## begin Stored rows

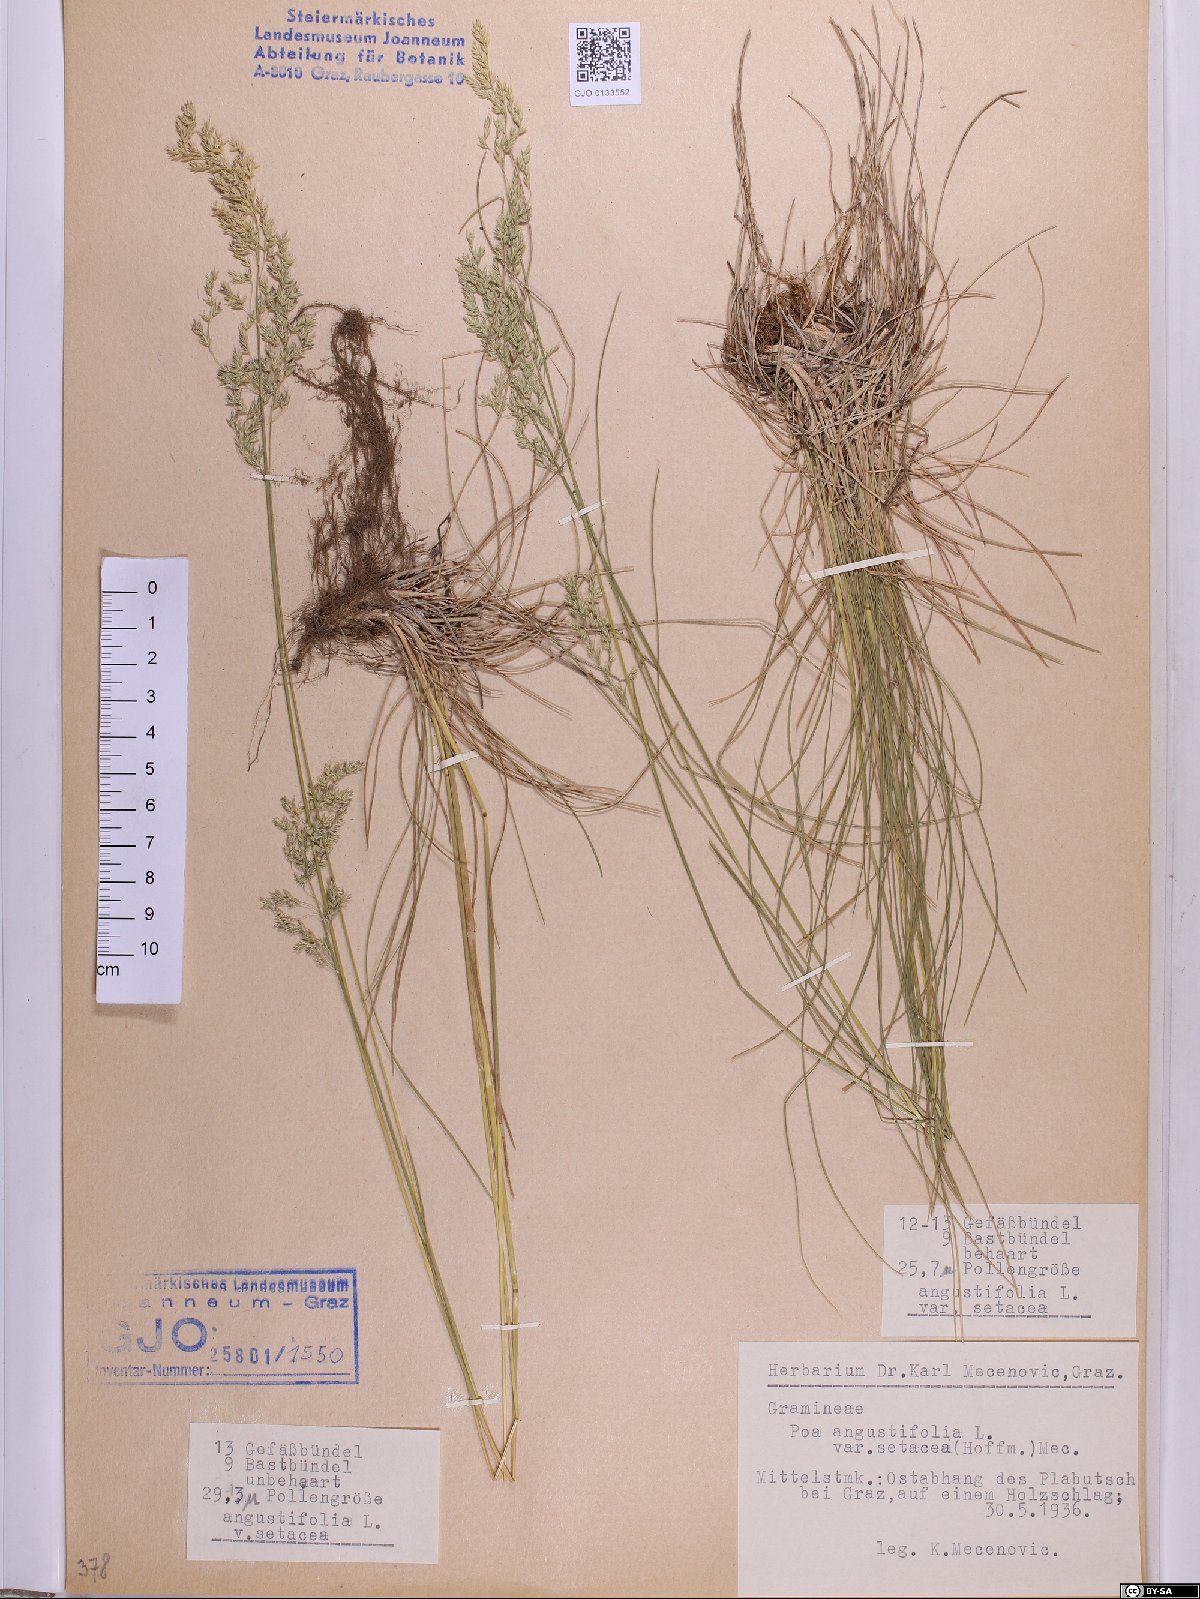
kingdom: Plantae
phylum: Tracheophyta
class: Liliopsida
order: Poales
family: Poaceae
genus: Poa
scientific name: Poa angustifolia
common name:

## end Stored rows

* What to work on:
Please transcribe every line of text in the items above without changing anything, and leave the pictures out.

* Expected answer:
kingdom: Plantae
phylum: Tracheophyta
class: Liliopsida
order: Poales
family: Poaceae
genus: Poa
scientific name: Poa angustifolia
common name:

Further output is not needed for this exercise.